Buy in the UK | Buy in Canada

In October 1940, London is a sleep-deprived city due to frequent air-raids. This story of events over just a few weeks is told by three alternating first person narrators, whose different perceptions are shaped by their age and circumstances.

West End prostitutes are being brutally assaulted and murdered. Yes, this is a historical serial killer novel of sorts, but please don't let that put you off. The main focus of the novel is less on violent death and gore than on the fears and worries of the characters, ranging from trivia to the truly terrifying.

Jim is a fighter pilot, one of a group of very young men publicly glorified and glamorised as heroes. He has been fascinated and excited by planes since childhood, and when he first got to fly, felt incredibly powerful. Now, though, the possibility and even likelihood of death is a terrifying reality, as several of his colleagues fail to return from flying missions. He is looking for another kind of thrill in picking up women in central London's Soho, but it isn't sex he has in mind.
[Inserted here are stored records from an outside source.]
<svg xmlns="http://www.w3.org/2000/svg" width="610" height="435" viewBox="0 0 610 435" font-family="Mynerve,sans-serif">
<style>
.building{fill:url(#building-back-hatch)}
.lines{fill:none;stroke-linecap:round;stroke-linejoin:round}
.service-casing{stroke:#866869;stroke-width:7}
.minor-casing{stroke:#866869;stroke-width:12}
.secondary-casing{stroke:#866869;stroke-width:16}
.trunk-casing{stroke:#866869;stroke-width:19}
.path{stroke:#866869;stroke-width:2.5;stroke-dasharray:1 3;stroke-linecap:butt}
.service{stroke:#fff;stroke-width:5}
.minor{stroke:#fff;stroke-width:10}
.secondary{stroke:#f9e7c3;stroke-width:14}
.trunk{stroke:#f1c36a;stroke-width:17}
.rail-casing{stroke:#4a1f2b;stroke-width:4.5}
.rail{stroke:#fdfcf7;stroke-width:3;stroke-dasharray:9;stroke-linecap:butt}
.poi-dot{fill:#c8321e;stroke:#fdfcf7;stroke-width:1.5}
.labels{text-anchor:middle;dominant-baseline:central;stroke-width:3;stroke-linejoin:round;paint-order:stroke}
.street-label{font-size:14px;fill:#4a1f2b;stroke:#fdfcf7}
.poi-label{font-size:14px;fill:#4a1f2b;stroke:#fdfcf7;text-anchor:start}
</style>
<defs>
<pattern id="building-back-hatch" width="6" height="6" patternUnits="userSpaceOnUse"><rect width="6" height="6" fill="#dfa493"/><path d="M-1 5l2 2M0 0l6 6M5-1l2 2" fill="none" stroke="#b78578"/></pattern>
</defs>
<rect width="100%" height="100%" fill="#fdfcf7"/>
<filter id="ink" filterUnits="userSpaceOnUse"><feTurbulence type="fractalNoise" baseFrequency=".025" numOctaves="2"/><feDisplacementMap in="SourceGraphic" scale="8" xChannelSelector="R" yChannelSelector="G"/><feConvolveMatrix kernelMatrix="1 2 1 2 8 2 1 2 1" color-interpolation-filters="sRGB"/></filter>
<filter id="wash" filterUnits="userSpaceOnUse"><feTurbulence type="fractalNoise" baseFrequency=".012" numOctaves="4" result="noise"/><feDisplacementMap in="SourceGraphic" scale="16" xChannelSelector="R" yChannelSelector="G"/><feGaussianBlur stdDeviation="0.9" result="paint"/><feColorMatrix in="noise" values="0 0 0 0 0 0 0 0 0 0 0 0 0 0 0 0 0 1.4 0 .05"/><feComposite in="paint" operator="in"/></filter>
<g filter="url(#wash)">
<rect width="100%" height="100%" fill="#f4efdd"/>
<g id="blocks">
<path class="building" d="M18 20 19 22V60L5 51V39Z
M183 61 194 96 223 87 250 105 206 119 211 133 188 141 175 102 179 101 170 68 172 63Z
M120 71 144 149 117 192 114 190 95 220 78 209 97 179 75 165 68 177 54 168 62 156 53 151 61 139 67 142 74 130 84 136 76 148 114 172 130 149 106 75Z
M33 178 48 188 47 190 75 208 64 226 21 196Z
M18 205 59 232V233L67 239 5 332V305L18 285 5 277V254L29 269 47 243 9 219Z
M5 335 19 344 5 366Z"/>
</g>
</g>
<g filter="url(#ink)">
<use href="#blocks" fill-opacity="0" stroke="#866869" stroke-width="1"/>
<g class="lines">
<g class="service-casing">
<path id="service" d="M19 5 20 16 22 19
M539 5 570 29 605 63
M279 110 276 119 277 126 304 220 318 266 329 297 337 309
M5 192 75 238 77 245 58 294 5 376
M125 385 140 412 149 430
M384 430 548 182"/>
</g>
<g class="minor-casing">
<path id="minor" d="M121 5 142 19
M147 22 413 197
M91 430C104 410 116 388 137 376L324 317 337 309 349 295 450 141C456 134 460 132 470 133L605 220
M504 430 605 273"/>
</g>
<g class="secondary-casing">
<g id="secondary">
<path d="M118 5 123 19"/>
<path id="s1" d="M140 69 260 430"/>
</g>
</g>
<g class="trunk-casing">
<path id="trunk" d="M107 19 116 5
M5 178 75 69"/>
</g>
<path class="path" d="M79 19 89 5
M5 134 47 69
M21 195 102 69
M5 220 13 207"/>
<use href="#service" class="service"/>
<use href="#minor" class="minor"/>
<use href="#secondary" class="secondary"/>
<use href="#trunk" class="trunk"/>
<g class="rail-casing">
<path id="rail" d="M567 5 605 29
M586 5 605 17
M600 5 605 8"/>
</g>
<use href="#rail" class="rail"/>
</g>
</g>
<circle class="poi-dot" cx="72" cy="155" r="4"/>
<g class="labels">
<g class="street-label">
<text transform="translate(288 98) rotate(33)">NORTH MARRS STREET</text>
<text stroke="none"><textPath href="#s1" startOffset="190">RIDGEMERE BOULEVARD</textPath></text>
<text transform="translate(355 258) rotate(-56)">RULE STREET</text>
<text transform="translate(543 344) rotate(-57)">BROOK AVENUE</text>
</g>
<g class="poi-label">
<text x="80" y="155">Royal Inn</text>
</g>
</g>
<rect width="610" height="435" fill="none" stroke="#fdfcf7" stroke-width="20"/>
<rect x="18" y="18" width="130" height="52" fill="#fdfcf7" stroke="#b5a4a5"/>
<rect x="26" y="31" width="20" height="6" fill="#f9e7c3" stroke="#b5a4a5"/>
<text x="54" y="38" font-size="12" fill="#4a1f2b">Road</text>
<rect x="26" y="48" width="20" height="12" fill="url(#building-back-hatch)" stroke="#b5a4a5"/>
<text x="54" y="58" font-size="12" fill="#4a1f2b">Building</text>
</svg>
Rene is a prostitute in the West End. She is scared of being caught in the air raids, and frightened by the brutal deaths of several of the women she knows in the same profession. How else, though, can she pay her rent and bills and give her sister money for her son's keep?

Lucy is a 21-year-old secretary, whose sleep and journey home from work are regularly interrupted by the air raids. Family life at home in Clapham is tense and Lucy has a lot to think about. Rene and Lucy both have the same type of coat, and some superficial resemblance in appearance, but of course they are totally different kinds of women, or are they? Both face worries about day-to-day work and family concerns, while carrying on their lives in the face of the bombs.

The plot of the story, such as it is, hinges on the characters seeing, encountering and finally meeting each other, as they all take refuge in the Soho Square air raid shelter. THE LOVER is not a whodunit as we know who is killing the women quite early on, and although there is some suspense, a few moments when I wanted to warn characters not to do things, for me this was not the most important aspect of THE LOVER either.

Many historical novelists spend far too much time describing streets, clothes and objects to remind the reader that the book she is reading is set in the past. THE LOVER works very well as an evocation of people reacting to a situation at the time when it was set, a historical novel about wartime states of mind not period detail. It is an edgy, unsettling, thought-provoking crime novel.